Suddenly a tinkling sound was heard, and, softly as if it fell from the clouds, a car, sumptuously carpeted, cushioned, and canopied, appeared before them. It was, evidently, meant for the accommodation of the party, and one by one they stepped in. Morning was the last to follow, and as he came aboard and closed the plate-glass door, it shut with a tinkle, and the car arose, moving proportionately aslant as the grade of the terrace—which had been fashioned and grown in the short space of two years—inclined.
“My invention works like a charm,” Morning was heard to mutter to the outer air, as they neared the summit and surveyed the height. The awe-filling overhanging crags, thousands of centuries old, had been blasted and chiseled and coaxed into shelves, and steps, and nooks, and resting-places, softly carpeted with moss, and decorated with growing ferns and lichens. The wind came down the river and shook the leaves above their heads, and stirred the birds into a flood of song, and larks sat upon the twigs and warbled with joy.

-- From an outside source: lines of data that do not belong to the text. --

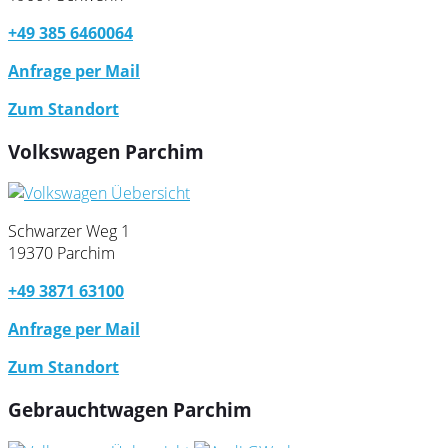
+49 385 6460064
Anfrage per Mail
Zum Standort
Volkswagen Parchim
Schwarzer Weg 1
19370 Parchim
+49 3871 63100
Anfrage per Mail
Zum Standort
Gebrauchtwagen Parchim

“Only two years,” said Miss Winters, as they stepped from the car; “’tis not so long in which to make a beautiful world.”
“It is much more difficult to people it with the right sort,” mused Morning.
“The first builders had to try that two or three times, if my memory serves me,” remarked the doctor.
“Are these people of the right sort?” asked Mrs. Thornton significantly.
The baroness shot a quick glance at Morning, and looked over at her rather too loquacious maternal.
“I am too much of an ingrate to answer for them,” said Morning, undismayed. “I only know that I owe them my life, and that I have never had the grace to come and thank them.”
They had now arrived at the main entrance to the grounds, and the scene presented was one of indescribable beauty and splendor. The dazzling proportions of the structure rose into the air with such exceeding lightness and grace of outline, melting away against the silvery softness of the clouds, that it seemed swinging in the ambient air, and only for the cornices and columns and spires and turrets of onyx and agate which defined the outlines against the sky, one would look to see it float away like dissolving views of the Celestial City. The magnificent dome was rounded with bent and many-colored glasses, the eloquent figures storying events of history both classic and local, in pigments not known since the days of Donatello, who went mad because his figure could not speak. And there, upon its pedestal of purest alabaster, stood the chaste statue of Psyche, just as Morning had hewn it out of his captious fancy so long ago, and Cupid opposite, half eager, half evasive, and restless. Ah, well! and he looked into the deep, appreciative eyes of the woman by his side, and said not a word.